Romero inched closer to the truth in the next paragraph:
….lawmakers in Louisiana, New Hampshire and Tennessee have introduced bills that would ban teaching about the enduring legacies of slavery and segregationist laws, or that any state or the country is inherently racist or sexist.
The Texas bill would prohibit among other things, teaching that “An individual, by virtue of the individual's race or sex, bears responsibility for actions committed in the past by other members of the same race or sex.” (Bills and laws in Tennessee and other states bear very similar language.)
But the Texas history measures have alarmed educators, historians and activists who said they largely ignore the role of slavery and campaigns of anti-Mexican violence and would fail to educate a generation of students growing up in a state undergoing huge demographic shifts.
Despite the paper’s ravings about jingoism, the legislation doesn’t forbid teaching slavery.
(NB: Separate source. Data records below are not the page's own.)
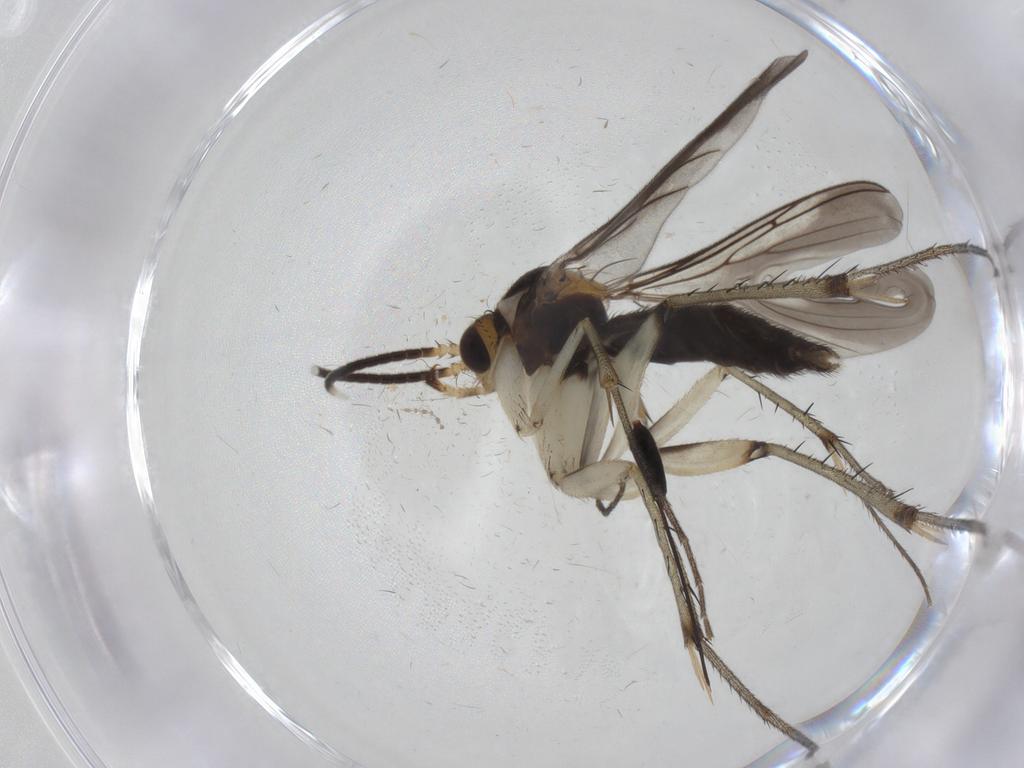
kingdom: Animalia
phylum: Arthropoda
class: Insecta
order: Diptera
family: Mycetophilidae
On Tuesday, Russonello first painted Texas Republican Gov. Greg Abbott as a dangerous arch-conservative on unemployment benefits and the mask mandate before dishonestly spouting:
In a recent article, our national correspondent Simon Romero took a look at a different set of proposals making their way through the Texas Legislature that could shape the way future Texans see the world. Specifically, these bills seek to prevent the state’s grade-school students from learning about the role of racism and slavery in Texas’ history.
Romero exaggerated:
Various pieces of proposed legislation that have made it through the Texas House would promote an essentially jingoistic approach to teaching state history….Another bill would create an “1836 Project” promoting what it calls “patriotic education” about the state’s history….Historians I spoke with expressed a lot of concern that this measure could gloss over the history of slavery and campaigns of anti-Mexican violence in Texas.
Russonello fretted:
….Would it be accurate to say there’s a broader movement afoot nationwide among conservative legislators, aimed at preventing schoolchildren from learning about the role of racism in American history?
Romero readily agreed:
Absolutely. This is happening in Republican-controlled legislatures around the country. Lawmakers in states including Louisiana and New Hampshire have introduced similar bills that would essentially limit or even prohibit teaching about the legacies of slavery and segregationist policies that endure to this day.
Critical Race Theory opponent Christopher Rufo was scathing about the original article:
This is a USSR-level lie. None of the bills prohibit schools from teaching about slavery or racism; they prohibit schools from compelling students to believe in race essentialism, collective guilt, and racial superiority theory. The New York Times is utter propaganda.